Your flag quota increases with the number of helpful flags up to the maximum of 100 flags on posts and 100 on comments.

Comment flags are the easiest to raise as there's plenty of comments that need to be removed. Of course, we do not want to flag every single comment. Whenever you see conversational comments (e.g. "thanks", "please wait, I will edit the post", "it's working now"), they need to be flagged as no longer needed. Either the system will automatically remove it or it will go to moderators who remove hundreds if not thousands of such comments each day.

Comments are easy to flag because you don't need to look hard for them. They are pretty much everywhere, especially on new questions with answers. You could also use a SEDE query to look for some easy to flag comments, but that is often considered a waste of time by many. If you can do it via a SQL query then you can write a piece of software to do it automatically for you.

Post flags are the second type of flag. These included spam, R/A, NAA, close and custom flags.

  • Spam and R/A are not easy to find because Charcoal and moderators take care of it very quickly. You can watch Smoke Detector in Charcoal and you might be able to cast a few of them.

  • Close flags can only be raised by users with less than 3k reputation

  • NAA (not an answer) and VLQ flags are for posts that aren't an answer in any kind of shape or form. For example "I am having the same problem", "thanks for all answers", "here are more details for my question", etc. You might be surprised to learn that despite all the warnings, people post hundreds of such not-an-answers each day. All of them need to be deleted, but these are a little more difficult. While there are keywords and common phrases, each post is different. You have to read an answer, even if just to look for keywords, to see if it is an answer or a comment/question that needs to be deleted.
    You can find some of them when browsing casually, but to find them in larger quantities you have to watch new answers as they are posted (Charcoal has a nice Blaze page that helps with this), search for keywords, use 10k tools NATO page, or write some automated software to sieve and filter them out.
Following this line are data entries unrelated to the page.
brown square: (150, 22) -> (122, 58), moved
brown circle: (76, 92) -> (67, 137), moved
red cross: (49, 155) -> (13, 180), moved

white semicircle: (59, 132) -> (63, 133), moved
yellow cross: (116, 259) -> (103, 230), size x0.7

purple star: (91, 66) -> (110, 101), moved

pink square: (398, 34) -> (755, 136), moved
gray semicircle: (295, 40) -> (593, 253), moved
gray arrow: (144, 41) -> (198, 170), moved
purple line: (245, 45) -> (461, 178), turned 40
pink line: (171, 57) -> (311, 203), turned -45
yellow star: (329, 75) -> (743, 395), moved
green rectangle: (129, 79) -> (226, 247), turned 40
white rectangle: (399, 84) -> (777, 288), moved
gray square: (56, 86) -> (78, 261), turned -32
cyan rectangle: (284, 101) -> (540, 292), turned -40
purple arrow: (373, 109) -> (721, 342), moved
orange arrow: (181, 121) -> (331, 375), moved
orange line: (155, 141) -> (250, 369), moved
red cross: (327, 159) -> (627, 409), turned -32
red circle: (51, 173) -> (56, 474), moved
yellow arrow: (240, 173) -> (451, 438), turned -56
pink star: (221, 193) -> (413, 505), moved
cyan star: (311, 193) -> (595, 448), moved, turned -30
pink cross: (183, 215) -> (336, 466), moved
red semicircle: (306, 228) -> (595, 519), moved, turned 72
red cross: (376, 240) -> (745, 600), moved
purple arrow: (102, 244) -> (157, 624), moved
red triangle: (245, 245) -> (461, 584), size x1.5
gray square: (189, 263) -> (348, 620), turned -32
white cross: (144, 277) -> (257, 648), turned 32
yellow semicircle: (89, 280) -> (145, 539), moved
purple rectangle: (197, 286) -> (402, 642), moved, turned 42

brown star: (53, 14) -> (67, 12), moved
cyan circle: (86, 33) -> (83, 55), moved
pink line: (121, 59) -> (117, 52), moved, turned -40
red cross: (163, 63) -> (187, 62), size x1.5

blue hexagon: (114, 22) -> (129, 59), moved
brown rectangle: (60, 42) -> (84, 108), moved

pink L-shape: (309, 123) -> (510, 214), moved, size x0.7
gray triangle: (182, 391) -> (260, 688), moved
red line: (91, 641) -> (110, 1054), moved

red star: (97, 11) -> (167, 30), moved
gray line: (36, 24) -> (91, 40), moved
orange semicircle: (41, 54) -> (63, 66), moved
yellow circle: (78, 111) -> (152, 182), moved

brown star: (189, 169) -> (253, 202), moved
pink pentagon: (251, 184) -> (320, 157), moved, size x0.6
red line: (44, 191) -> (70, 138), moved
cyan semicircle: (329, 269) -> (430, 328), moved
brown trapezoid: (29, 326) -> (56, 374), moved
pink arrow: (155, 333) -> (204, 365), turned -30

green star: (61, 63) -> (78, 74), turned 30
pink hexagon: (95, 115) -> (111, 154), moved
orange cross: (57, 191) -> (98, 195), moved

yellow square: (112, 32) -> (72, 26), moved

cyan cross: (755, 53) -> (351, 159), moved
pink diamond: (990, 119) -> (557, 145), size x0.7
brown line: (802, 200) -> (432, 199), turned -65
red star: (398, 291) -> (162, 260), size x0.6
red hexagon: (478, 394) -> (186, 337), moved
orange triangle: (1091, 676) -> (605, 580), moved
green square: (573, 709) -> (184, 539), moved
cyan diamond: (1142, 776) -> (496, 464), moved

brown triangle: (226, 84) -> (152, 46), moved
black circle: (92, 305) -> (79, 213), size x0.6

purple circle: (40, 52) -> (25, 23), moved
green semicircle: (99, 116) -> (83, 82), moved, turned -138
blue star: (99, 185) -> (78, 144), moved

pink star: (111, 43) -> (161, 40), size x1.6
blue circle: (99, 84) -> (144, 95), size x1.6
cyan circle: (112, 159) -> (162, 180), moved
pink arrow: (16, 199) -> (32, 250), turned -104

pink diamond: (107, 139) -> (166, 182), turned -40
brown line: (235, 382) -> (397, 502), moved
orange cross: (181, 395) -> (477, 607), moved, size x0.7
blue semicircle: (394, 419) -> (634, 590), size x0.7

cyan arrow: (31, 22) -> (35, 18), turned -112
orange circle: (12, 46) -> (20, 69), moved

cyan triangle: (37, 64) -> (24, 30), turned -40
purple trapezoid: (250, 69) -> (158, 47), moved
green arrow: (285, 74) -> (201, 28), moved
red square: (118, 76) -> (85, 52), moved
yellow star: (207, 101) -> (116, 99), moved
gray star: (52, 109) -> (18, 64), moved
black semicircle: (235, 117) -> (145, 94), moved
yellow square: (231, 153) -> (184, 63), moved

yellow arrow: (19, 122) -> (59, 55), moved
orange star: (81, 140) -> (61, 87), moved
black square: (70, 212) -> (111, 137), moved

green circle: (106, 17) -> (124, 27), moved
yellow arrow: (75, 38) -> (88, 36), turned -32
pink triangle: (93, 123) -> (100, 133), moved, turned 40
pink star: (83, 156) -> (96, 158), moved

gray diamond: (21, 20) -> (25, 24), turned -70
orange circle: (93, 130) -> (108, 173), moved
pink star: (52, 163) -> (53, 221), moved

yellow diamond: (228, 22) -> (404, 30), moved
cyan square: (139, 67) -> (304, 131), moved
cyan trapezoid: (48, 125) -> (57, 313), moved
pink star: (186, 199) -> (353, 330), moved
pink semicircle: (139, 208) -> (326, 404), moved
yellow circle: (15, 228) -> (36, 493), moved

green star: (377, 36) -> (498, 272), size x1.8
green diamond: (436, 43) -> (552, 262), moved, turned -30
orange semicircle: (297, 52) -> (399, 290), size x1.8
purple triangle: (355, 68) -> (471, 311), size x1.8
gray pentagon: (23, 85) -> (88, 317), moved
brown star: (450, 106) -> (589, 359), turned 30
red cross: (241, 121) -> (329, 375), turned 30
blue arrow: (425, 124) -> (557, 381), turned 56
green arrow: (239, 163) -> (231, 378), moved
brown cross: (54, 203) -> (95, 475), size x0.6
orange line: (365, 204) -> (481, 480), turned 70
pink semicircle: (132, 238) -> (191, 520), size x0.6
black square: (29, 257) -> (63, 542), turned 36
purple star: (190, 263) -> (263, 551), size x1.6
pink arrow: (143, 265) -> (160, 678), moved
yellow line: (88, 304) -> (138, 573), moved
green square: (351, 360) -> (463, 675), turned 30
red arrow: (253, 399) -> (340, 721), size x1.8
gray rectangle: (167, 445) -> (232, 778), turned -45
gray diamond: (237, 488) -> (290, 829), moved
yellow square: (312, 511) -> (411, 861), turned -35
  • Custom flags can be about any issue that moderators need to be aware of or need to handle (but the community can't). These are the most difficult to rack up as there needs to be an issue in the first place that you can report.

Stack Overflow doesn't offer a detailed flag statistic overview so it's not easy to calculate which flags you have raised of the most. I can offer some insight into what I have been flagging and my rough estimates.

I have raised ~42k post flags. Most of them are on NAAs. I have spent some time in SOBotics and other tools available on site. I also wrote my own bot to find them and auto flag the most obvious ones. This saves me a lot of time, but there are still plenty of those that need to be looked at by a human. Over 1.5k on spam or R/A content. I have also flagged hundreds of issues I saw such as voting fraud.

I raised 49k+ comment flags. Most of them using automated software. I remove "thanks", "edited", "worked" on older posts. I estimate that I raised close to 10k of them manually.